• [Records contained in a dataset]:
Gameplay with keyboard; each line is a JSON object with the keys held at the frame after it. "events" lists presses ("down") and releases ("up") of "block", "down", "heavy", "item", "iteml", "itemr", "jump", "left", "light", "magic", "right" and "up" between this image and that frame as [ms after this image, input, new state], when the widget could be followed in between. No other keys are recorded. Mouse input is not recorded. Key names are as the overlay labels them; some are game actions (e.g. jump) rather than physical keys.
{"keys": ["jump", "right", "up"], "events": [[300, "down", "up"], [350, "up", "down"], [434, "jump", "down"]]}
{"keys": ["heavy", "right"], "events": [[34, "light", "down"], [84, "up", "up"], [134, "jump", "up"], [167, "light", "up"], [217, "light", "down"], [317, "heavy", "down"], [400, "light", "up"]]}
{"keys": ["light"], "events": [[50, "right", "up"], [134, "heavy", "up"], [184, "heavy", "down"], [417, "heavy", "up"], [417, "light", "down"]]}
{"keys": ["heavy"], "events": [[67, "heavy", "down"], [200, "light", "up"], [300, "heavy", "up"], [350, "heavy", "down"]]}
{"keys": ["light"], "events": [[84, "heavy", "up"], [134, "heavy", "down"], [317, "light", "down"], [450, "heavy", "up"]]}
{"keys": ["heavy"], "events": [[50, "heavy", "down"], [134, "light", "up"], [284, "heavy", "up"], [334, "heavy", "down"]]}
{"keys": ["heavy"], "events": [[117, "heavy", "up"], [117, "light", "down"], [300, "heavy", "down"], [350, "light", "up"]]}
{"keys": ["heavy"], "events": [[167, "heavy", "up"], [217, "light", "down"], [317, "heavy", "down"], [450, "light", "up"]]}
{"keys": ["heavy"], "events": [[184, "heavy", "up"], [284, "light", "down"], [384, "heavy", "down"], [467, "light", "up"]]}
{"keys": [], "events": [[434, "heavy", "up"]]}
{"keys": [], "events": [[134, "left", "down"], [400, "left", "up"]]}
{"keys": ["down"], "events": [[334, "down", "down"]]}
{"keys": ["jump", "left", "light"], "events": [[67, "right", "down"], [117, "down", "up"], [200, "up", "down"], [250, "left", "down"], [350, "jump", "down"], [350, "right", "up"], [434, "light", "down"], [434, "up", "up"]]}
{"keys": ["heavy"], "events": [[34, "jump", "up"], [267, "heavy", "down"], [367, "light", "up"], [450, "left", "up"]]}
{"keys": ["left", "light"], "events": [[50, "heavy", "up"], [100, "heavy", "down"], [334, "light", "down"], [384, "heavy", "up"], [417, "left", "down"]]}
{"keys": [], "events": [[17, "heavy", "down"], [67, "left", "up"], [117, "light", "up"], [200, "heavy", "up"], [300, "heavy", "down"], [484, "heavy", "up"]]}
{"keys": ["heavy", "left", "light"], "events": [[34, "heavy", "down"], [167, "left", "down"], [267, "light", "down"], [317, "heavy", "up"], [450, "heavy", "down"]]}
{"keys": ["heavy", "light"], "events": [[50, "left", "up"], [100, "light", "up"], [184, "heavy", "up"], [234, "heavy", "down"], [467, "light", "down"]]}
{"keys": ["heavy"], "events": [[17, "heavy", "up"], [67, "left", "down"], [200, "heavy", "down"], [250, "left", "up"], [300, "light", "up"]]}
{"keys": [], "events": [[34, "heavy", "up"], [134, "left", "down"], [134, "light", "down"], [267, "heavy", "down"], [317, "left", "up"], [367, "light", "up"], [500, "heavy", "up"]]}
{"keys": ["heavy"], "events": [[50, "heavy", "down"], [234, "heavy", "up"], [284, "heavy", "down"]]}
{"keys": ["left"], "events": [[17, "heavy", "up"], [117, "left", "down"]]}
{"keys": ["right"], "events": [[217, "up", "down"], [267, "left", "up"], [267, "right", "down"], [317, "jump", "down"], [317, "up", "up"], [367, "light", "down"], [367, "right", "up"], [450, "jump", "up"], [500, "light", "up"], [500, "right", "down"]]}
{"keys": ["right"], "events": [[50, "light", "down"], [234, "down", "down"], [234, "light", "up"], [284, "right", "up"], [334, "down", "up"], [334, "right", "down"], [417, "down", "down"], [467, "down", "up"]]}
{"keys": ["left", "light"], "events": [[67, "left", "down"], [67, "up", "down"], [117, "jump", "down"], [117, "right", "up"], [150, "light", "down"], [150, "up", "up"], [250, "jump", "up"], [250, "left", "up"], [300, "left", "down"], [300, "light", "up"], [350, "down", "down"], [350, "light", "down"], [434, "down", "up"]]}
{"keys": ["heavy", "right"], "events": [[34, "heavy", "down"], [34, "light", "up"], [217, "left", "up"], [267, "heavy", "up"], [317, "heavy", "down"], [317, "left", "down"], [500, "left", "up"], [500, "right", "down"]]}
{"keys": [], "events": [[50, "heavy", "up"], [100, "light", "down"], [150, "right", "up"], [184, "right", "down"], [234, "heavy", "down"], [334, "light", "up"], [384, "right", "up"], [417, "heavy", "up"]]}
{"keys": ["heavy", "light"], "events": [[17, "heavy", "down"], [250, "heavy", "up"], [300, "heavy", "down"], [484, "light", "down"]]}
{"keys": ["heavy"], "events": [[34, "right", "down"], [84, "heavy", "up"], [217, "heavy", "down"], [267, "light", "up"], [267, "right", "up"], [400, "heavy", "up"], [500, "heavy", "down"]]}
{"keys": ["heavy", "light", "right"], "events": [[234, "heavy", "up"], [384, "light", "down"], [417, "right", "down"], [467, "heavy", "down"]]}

• [WHAT THE EXERCISE ASKS]: Write every entry out again. Keep each one exact.

• [EXERCISE ANSWER]:
Gameplay with keyboard; each line is a JSON object with the keys held at the frame after it. "events" lists presses ("down") and releases ("up") of "block", "down", "heavy", "item", "iteml", "itemr", "jump", "left", "light", "magic", "right" and "up" between this image and that frame as [ms after this image, input, new state], when the widget could be followed in between. No other keys are recorded. Mouse input is not recorded. Key names are as the overlay labels them; some are game actions (e.g. jump) rather than physical keys.
{"keys": ["jump", "right", "up"], "events": [[300, "down", "up"], [350, "up", "down"], [434, "jump", "down"]]}
{"keys": ["heavy", "right"], "events": [[34, "light", "down"], [84, "up", "up"], [134, "jump", "up"], [167, "light", "up"], [217, "light", "down"], [317, "heavy", "down"], [400, "light", "up"]]}
{"keys": ["light"], "events": [[50, "right", "up"], [134, "heavy", "up"], [184, "heavy", "down"], [417, "heavy", "up"], [417, "light", "down"]]}
{"keys": ["heavy"], "events": [[67, "heavy", "down"], [200, "light", "up"], [300, "heavy", "up"], [350, "heavy", "down"]]}
{"keys": ["light"], "events": [[84, "heavy", "up"], [134, "heavy", "down"], [317, "light", "down"], [450, "heavy", "up"]]}
{"keys": ["heavy"], "events": [[50, "heavy", "down"], [134, "light", "up"], [284, "heavy", "up"], [334, "heavy", "down"]]}
{"keys": ["heavy"], "events": [[117, "heavy", "up"], [117, "light", "down"], [300, "heavy", "down"], [350, "light", "up"]]}
{"keys": ["heavy"], "events": [[167, "heavy", "up"], [217, "light", "down"], [317, "heavy", "down"], [450, "light", "up"]]}
{"keys": ["heavy"], "events": [[184, "heavy", "up"], [284, "light", "down"], [384, "heavy", "down"], [467, "light", "up"]]}
{"keys": [], "events": [[434, "heavy", "up"]]}
{"keys": [], "events": [[134, "left", "down"], [400, "left", "up"]]}
{"keys": ["down"], "events": [[334, "down", "down"]]}
{"keys": ["jump", "left", "light"], "events": [[67, "right", "down"], [117, "down", "up"], [200, "up", "down"], [250, "left", "down"], [350, "jump", "down"], [350, "right", "up"], [434, "light", "down"], [434, "up", "up"]]}
{"keys": ["heavy"], "events": [[34, "jump", "up"], [267, "heavy", "down"], [367, "light", "up"], [450, "left", "up"]]}
{"keys": ["left", "light"], "events": [[50, "heavy", "up"], [100, "heavy", "down"], [334, "light", "down"], [384, "heavy", "up"], [417, "left", "down"]]}
{"keys": [], "events": [[17, "heavy", "down"], [67, "left", "up"], [117, "light", "up"], [200, "heavy", "up"], [300, "heavy", "down"], [484, "heavy", "up"]]}
{"keys": ["heavy", "left", "light"], "events": [[34, "heavy", "down"], [167, "left", "down"], [267, "light", "down"], [317, "heavy", "up"], [450, "heavy", "down"]]}
{"keys": ["heavy", "light"], "events": [[50, "left", "up"], [100, "light", "up"], [184, "heavy", "up"], [234, "heavy", "down"], [467, "light", "down"]]}
{"keys": ["heavy"], "events": [[17, "heavy", "up"], [67, "left", "down"], [200, "heavy", "down"], [250, "left", "up"], [300, "light", "up"]]}
{"keys": [], "events": [[34, "heavy", "up"], [134, "left", "down"], [134, "light", "down"], [267, "heavy", "down"], [317, "left", "up"], [367, "light", "up"], [500, "heavy", "up"]]}
{"keys": ["heavy"], "events": [[50, "heavy", "down"], [234, "heavy", "up"], [284, "heavy", "down"]]}
{"keys": ["left"], "events": [[17, "heavy", "up"], [117, "left", "down"]]}
{"keys": ["right"], "events": [[217, "up", "down"], [267, "left", "up"], [267, "right", "down"], [317, "jump", "down"], [317, "up", "up"], [367, "light", "down"], [367, "right", "up"], [450, "jump", "up"], [500, "light", "up"], [500, "right", "down"]]}
{"keys": ["right"], "events": [[50, "light", "down"], [234, "down", "down"], [234, "light", "up"], [284, "right", "up"], [334, "down", "up"], [334, "right", "down"], [417, "down", "down"], [467, "down", "up"]]}
{"keys": ["left", "light"], "events": [[67, "left", "down"], [67, "up", "down"], [117, "jump", "down"], [117, "right", "up"], [150, "light", "down"], [150, "up", "up"], [250, "jump", "up"], [250, "left", "up"], [300, "left", "down"], [300, "light", "up"], [350, "down", "down"], [350, "light", "down"], [434, "down", "up"]]}
{"keys": ["heavy", "right"], "events": [[34, "heavy", "down"], [34, "light", "up"], [217, "left", "up"], [267, "heavy", "up"], [317, "heavy", "down"], [317, "left", "down"], [500, "left", "up"], [500, "right", "down"]]}
{"keys": [], "events": [[50, "heavy", "up"], [100, "light", "down"], [150, "right", "up"], [184, "right", "down"], [234, "heavy", "down"], [334, "light", "up"], [384, "right", "up"], [417, "heavy", "up"]]}
{"keys": ["heavy", "light"], "events": [[17, "heavy", "down"], [250, "heavy", "up"], [300, "heavy", "down"], [484, "light", "down"]]}
{"keys": ["heavy"], "events": [[34, "right", "down"], [84, "heavy", "up"], [217, "heavy", "down"], [267, "light", "up"], [267, "right", "up"], [400, "heavy", "up"], [500, "heavy", "down"]]}
{"keys": ["heavy", "light", "right"], "events": [[234, "heavy", "up"], [384, "light", "down"], [417, "right", "down"], [467, "heavy", "down"]]}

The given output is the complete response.